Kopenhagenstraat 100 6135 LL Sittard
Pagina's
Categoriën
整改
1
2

* * *

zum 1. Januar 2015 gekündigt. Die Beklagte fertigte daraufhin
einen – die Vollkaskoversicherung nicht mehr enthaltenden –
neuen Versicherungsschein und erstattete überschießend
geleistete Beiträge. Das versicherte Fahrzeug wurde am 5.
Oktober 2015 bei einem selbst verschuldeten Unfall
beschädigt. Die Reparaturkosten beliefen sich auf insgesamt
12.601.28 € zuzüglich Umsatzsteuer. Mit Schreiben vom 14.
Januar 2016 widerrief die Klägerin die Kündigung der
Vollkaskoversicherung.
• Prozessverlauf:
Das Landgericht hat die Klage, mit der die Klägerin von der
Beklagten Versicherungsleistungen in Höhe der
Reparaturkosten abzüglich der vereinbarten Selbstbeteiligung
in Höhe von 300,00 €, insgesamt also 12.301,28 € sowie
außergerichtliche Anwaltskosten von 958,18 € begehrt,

◆ TASK ITEM:
Could you switch "Reparaturkosten" to "Werkstattkosten" in the records, starting with the line that contains "zum 1. Januar" and going on through the line that contains "außergerichtliche Anwaltskosten von", and give back only those lines with everything else unchanged?

◆ EXPECTED OUTPUT:
zum 1. Januar 2015 gekündigt. Die Beklagte fertigte daraufhin
einen – die Vollkaskoversicherung nicht mehr enthaltenden –
neuen Versicherungsschein und erstattete überschießend
geleistete Beiträge. Das versicherte Fahrzeug wurde am 5.
Oktober 2015 bei einem selbst verschuldeten Unfall
beschädigt. Die Werkstattkosten beliefen sich auf insgesamt
12.601.28 € zuzüglich Umsatzsteuer. Mit Schreiben vom 14.
Januar 2016 widerrief die Klägerin die Kündigung der
Vollkaskoversicherung.
• Prozessverlauf:
Das Landgericht hat die Klage, mit der die Klägerin von der
Beklagten Versicherungsleistungen in Höhe der
Werkstattkosten abzüglich der vereinbarten Selbstbeteiligung
in Höhe von 300,00 €, insgesamt also 12.301,28 € sowie
außergerichtliche Anwaltskosten von 958,18 € begehrt,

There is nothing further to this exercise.